Les régulateurs bancaires américains ont temporairement suspendu certains examens de cybersécurité pour les plus grandes banques du pays, une mesure qui donne aux prêteurs une marge de manœuvre pour remédier à un grand nombre de failles logicielles exposées par Mythos, le nouveau modèle d'IA d'Anthropic. La décision de la Réserve fédérale et de l'Office of the Comptroller of the Currency (OCC) montre à quel point l'IA avancée a rapidement modifié l'équilibre des forces dans la course aux armements de la cybersécurité.
« C'est un travail sérieux. Nous avons, je pense, des centaines de personnes qui s'en occupent à plein temps maintenant », a déclaré Jamie Dimon, PDG de JPMorgan Chase & Co., lors d'un événement Anthropic en mai, confirmant l'ampleur de la réponse du secteur bancaire.
Cette pause réglementaire survient quelques semaines seulement après le lancement en avril de Mythos par Anthropic, un modèle d'IA de pointe qui a démontré une capacité sans précédent à identifier des failles zero-day dans les principaux systèmes d'exploitation et navigateurs. Lors d'un briefing à huis clos à Washington, le secrétaire au Trésor Scott Bessent et le président de la Fed de l'époque, Jerome Powell, ont averti les PDG de JPMorgan, Goldman Sachs, Morgan Stanley et d'autres prêteurs systémiques du potentiel de militarisation de cette technologie. Dans le cadre d'une initiative baptisée Project Glasswing, quelques entreprises ont bénéficié d'un accès anticipé à Mythos pour tester leurs propres défenses, révélant des milliers de vulnérabilités.
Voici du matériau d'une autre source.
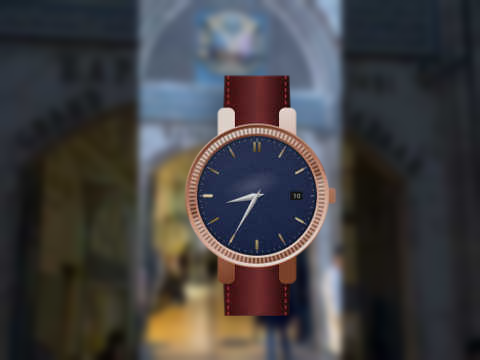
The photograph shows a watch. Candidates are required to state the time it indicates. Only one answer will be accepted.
8:35
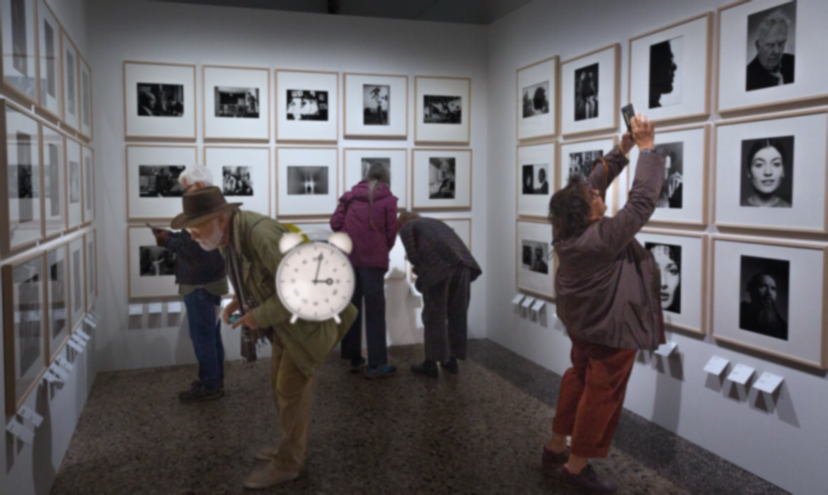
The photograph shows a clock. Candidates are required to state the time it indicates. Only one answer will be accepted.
3:02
Pour Wall Street et ses autorités de tutelle, cet épisode est devenu une course contre la montre. Le PDG d'Anthropic, Dario Amodei, a publiquement mis en garde contre une fenêtre de 6 à 12 mois permettant aux institutions financières de corriger les dizaines de milliers de failles identifiées par Mythos avant que des modèles d'IA concurrents dotés de capacités similaires ne soient développés, potentiellement par des acteurs étatiques en Chine. La vice-présidente de la Fed chargée de la supervision, Michelle Bowman, a déclaré que si les examens sont suspendus, les régulateurs « continueront de se concentrer sur les développements critiques et de communiquer ces risques aux institutions supervisées ». L'OCC effectuerait ses propres essais avec le modèle pour mieux comprendre ses capacités avant de reprendre les examens.